Her story resonated with thousands of people online because it highlights a growing debate around burnout, mental health, and the gap between external success and personal fulfillment.

In her post, Primzy announced that she earned approximately $180,000 a year in America while working in the technology sector.

“I was making $180,000 a year in America… and I was crying almost every night because I hated my life,” he wrote.


By his account, he moved from Nigeria seeking greater opportunities and achieved many of the milestones traditionally associated with success. He earned an engineering degree, found a well-paying tech job, rented a comfortable apartment in Dallas, and sent money home regularly to support his family.
He told the immigrants’ success story to his relatives and friends in the country.

But behind the scenes, he says he struggles with anxiety, fatigue and a growing sense of emptiness.

“I was working 70 hours a week, struggling with anxiety, and feeling empty,” she wrote.

The pressure of family sacrifice

The turning point came when he told his mother that he wanted to quit engineering and start a photography business. The answer came immediately.

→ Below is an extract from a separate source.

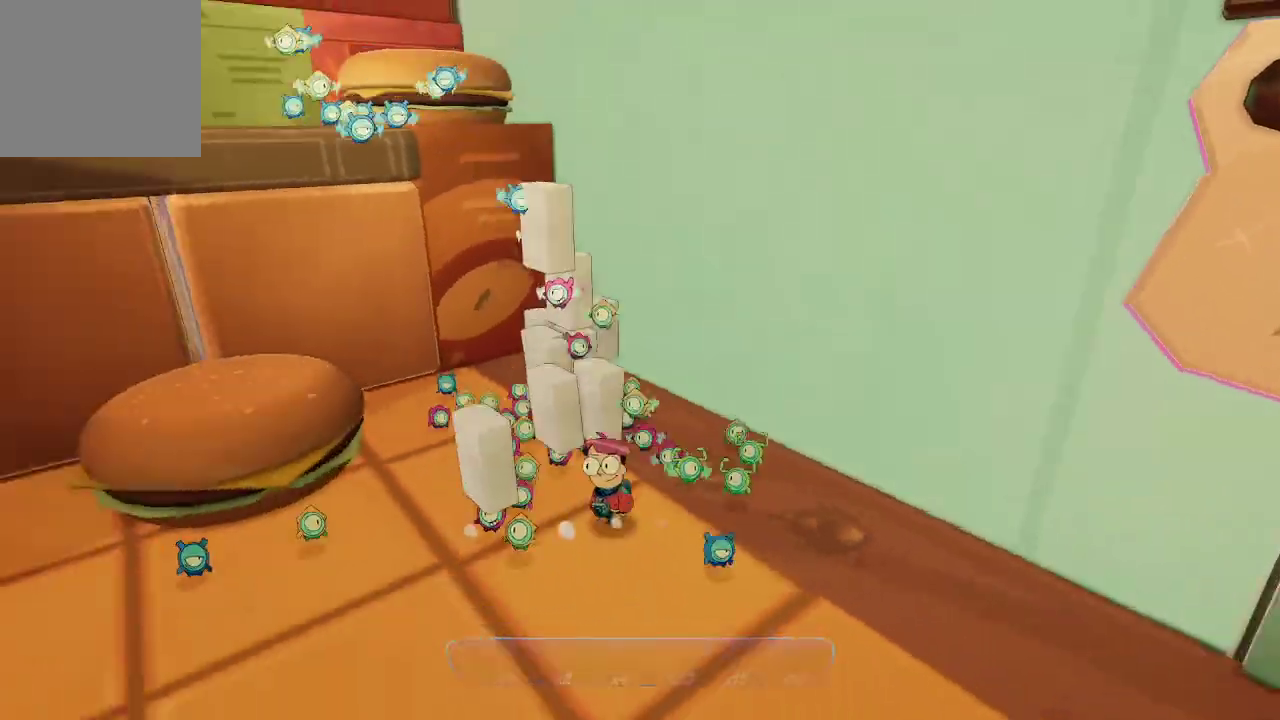
{"buttons": [], "left_stick": "down-left", "right_stick": "right", "events": [[200, "right_stick", "up-left"], [300, "right_stick", "center"], [500, "right_stick", "right"]]}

His mother reportedly told him, “After everything we sacrificed? Don’t be stupid.”

The response reflects a challenge faced by many first-generation immigrants and children of immigrant families. Parents enduring financial difficulties often see stable, high-paying careers as a path to security. Leaving these careers can be risky not only for the individual but for the entire family.

Primzy said he stayed in business for another year, continuing to project success externally while struggling internally.

He eventually reached what he described as a collapse. “I couldn’t get out of bed,” he wrote.

Taking risks in photography

After resigning without a backup plan, Primzy said the decision strained her relationship with her parents. “My parents were disappointed and stopped calling for months,” he wrote.

But over time, his photography business began to grow through wedding shoots, portrait shoots, and commercial campaigns.

More importantly, he says, this job gives him something his previous career couldn’t: excitement and fulfillment. “I woke up excited to go to work for the first time in years,” he explained.

A year later, Primzy invited her family to the United States for her first solo photography exhibition. According to her post, her father watched visitors admire her photos and buy prints.

Then came an unforgettable moment: “I thought success was just about money and titles. I was wrong,” his father said, hugging him.

The story struck a chord with social media users, many of whom shared their own experiences with burnout, family expectations and career changes.

Primzy’s journey touches on a question that many professionals quietly grapple with: How much of success is about achievement and how much is about fulfillment?

While financial stability remains important, psychologists increasingly emphasize that meaningful work, personal autonomy, and mental health play important roles in long-term happiness.

His final thought captured this sentiment succinctly: “Sometimes success is not what you achieve… but what you refuse to endure.”